What is being asked -
All lines in the data bearing the string "resolution" should be identified and copied.

Data records -
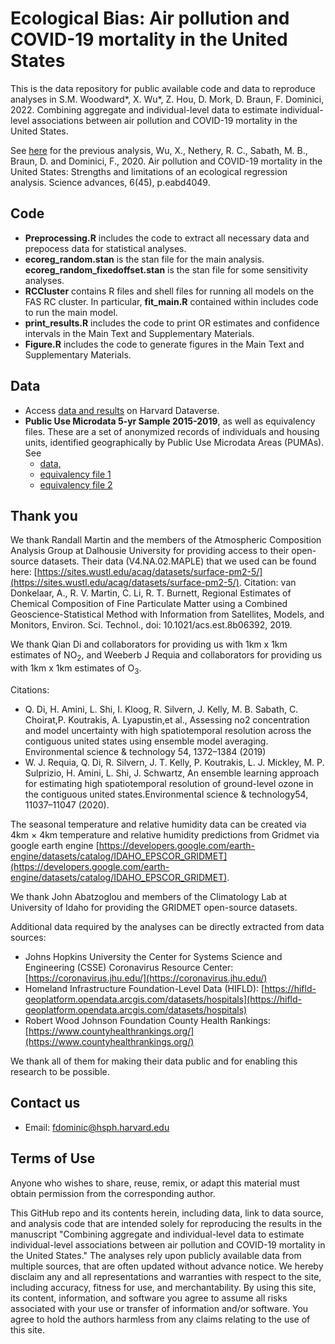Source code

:# Ecological Bias: Air pollution and COVID-19 mortality in the United States

This is the data repository for public available code and data to reproduce analyses in S.M. Woodward\*, X. Wu\*, Z. Hou, D. Mork, D. Braun, F. Dominici, 2022. Combining aggregate and individual-level data to estimate individual-level associations between air pollution and COVID-19 mortality in the United States. 

See [here](https://github.com/wxwx1993/PM_COVID/tree/master) for the previous analysis, Wu, X., Nethery, R. C., Sabath, M. B., Braun, D. and Dominici, F., 2020. Air pollution and COVID-19 mortality in the United States: Strengths and limitations of an ecological regression analysis. Science advances, 6(45), p.eabd4049.

## Code

 - **Preprocessing.R** includes the code to extract all necessary data and prepocess data for statistical analyses.
 - **ecoreg_random.stan** is the stan file for the main analysis. **ecoreg_random_fixedoffset.stan** is the stan file for some sensitivity analyses.
 - **RCCluster** contains R files and shell files for running all models on the FAS RC cluster. In particular, **fit_main.R** contained within includes code to run the main model. 
 - **print_results.R** includes the code to print OR estimates and confidence intervals in the Main Text and Supplementary Materials.
 - **Figure.R** includes the code to generate figures in the Main Text and Supplementary Materials.
 
## Data

 * Access [data and results](https://dataverse.harvard.edu/dataset.xhtml?persistentId=doi%3A10.7910%2FDVN%2F3ZU0AS&) on Harvard Dataverse.
 * **Public Use Microdata 5-yr Sample 2015-2019**, as well as equivalency files. These are a set of anonymized records of individuals and housing units, identified geographically by Public Use Microdata Areas (PUMAs). See
    - [data,](https://www2.census.gov/programs-surveys/acs/data/pums/2019/5-Year/)
    - [equivalency file 1](https://www2.census.gov/geo/pdfs/reference/puma/2010_PUMA_Equivalency_Format_Layout.pdf)
    - [equivalency file 2](https://www2.census.gov/geo/pdfs/reference/puma/2010_PUMA_Equivalency_Summary_Levels.pdf)
 
## Thank you

We thank Randall Martin and the members of the Atmospheric Composition Analysis Group at Dalhousie University for providing access to their open-source datasets. Their data (V4.NA.02.MAPLE) that we used can be found here: [https://sites.wustl.edu/acag/datasets/surface-pm2-5/](https://sites.wustl.edu/acag/datasets/surface-pm2-5/). Citation: van Donkelaar, A., R. V. Martin, C. Li, R. T. Burnett, Regional Estimates of Chemical Composition of Fine Particulate Matter using a Combined Geoscience-Statistical Method with Information from Satellites, Models, and Monitors, Environ. Sci. Technol., doi: 10.1021/acs.est.8b06392, 2019.

We thank Qian Di and collaborators for providing us with 1km x 1km estimates of NO<sub>2</sub>, and Weeberb J Requia and collaborators for providing us with 1km x 1km estimates of O<sub>3</sub>.

Citations: 

 * Q. Di, H. Amini, L. Shi, I. Kloog, R. Silvern, J. Kelly, M. B. Sabath, C. Choirat,P. Koutrakis, A. Lyapustin,et al., Assessing no2 concentration and model uncertainty with high spatiotemporal resolution across the contiguous united states using ensemble model averaging. Environmental science & technology 54, 1372–1384 (2019)
 * W. J. Requia, Q. Di, R. Silvern, J. T. Kelly, P. Koutrakis, L. J. Mickley, M. P. Sulprizio, H. Amini, L. Shi, J. Schwartz, An ensemble learning approach for estimating high spatiotemporal resolution of ground-level ozone in the contiguous united states.Environmental science & technology54, 11037–11047 (2020).
 
The seasonal temperature and relative humidity data can be created via 4km × 4km temperature and relative humidity predictions from Gridmet via google earth engine [https://developers.google.com/earth-engine/datasets/catalog/IDAHO_EPSCOR_GRIDMET](https://developers.google.com/earth-engine/datasets/catalog/IDAHO_EPSCOR_GRIDMET).

We thank John Abatzoglou and members of the Climatology Lab at University of Idaho for providing the GRIDMET open-source datasets.

Additional data required by the analyses can be directly extracted from data sources:

 * Johns Hopkins University the Center for Systems Science and Engineering (CSSE) Coronavirus Resource Center: [https://coronavirus.jhu.edu/](https://coronavirus.jhu.edu/)
 * Homeland Infrastructure Foundation-Level Data (HIFLD): [https://hifld-geoplatform.opendata.arcgis.com/datasets/hospitals](https://hifld-geoplatform.opendata.arcgis.com/datasets/hospitals)
* Robert Wood Johnson Foundation County Health Rankings: [https://www.countyhealthrankings.org/](https://www.countyhealthrankings.org/)

We thank all of them for making their data public and for enabling this research to be possible.

## Contact us

 * Email: [fdominic@hsph.harvard.edu](mailto:fdominic@hsph.harvard.edu)
 
## Terms of Use
Anyone who wishes to share, reuse, remix, or adapt this material must obtain permission from the corresponding author.

This GitHub repo and its contents herein, including data, link to data source, and analysis code that are intended solely for reproducing the results in the manuscript "Combining aggregate and individual-level data to estimate individual-level associations between air pollution and COVID-19 mortality in the United States." The analyses rely upon publicly available data from multiple sources, that are often updated without advance notice. We hereby disclaim any and all representations and warranties with respect to the site, including accuracy, fitness for use, and merchantability. By using this site, its content, information, and software you agree to assume all risks associated with your use or transfer of information and/or software. You agree to hold the authors harmless from any claims relating to the use of this site.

Exercise solution -
 * Q. Di, H. Amini, L. Shi, I. Kloog, R. Silvern, J. Kelly, M. B. Sabath, C. Choirat,P. Koutrakis, A. Lyapustin,et al., Assessing no2 concentration and model uncertainty with high spatiotemporal resolution across the contiguous united states using ensemble model averaging. Environmental science & technology 54, 1372–1384 (2019)
 * W. J. Requia, Q. Di, R. Silvern, J. T. Kelly, P. Koutrakis, L. J. Mickley, M. P. Sulprizio, H. Amini, L. Shi, J. Schwartz, An ensemble learning approach for estimating high spatiotemporal resolution of ground-level ozone in the contiguous united states.Environmental science & technology54, 11037–11047 (2020).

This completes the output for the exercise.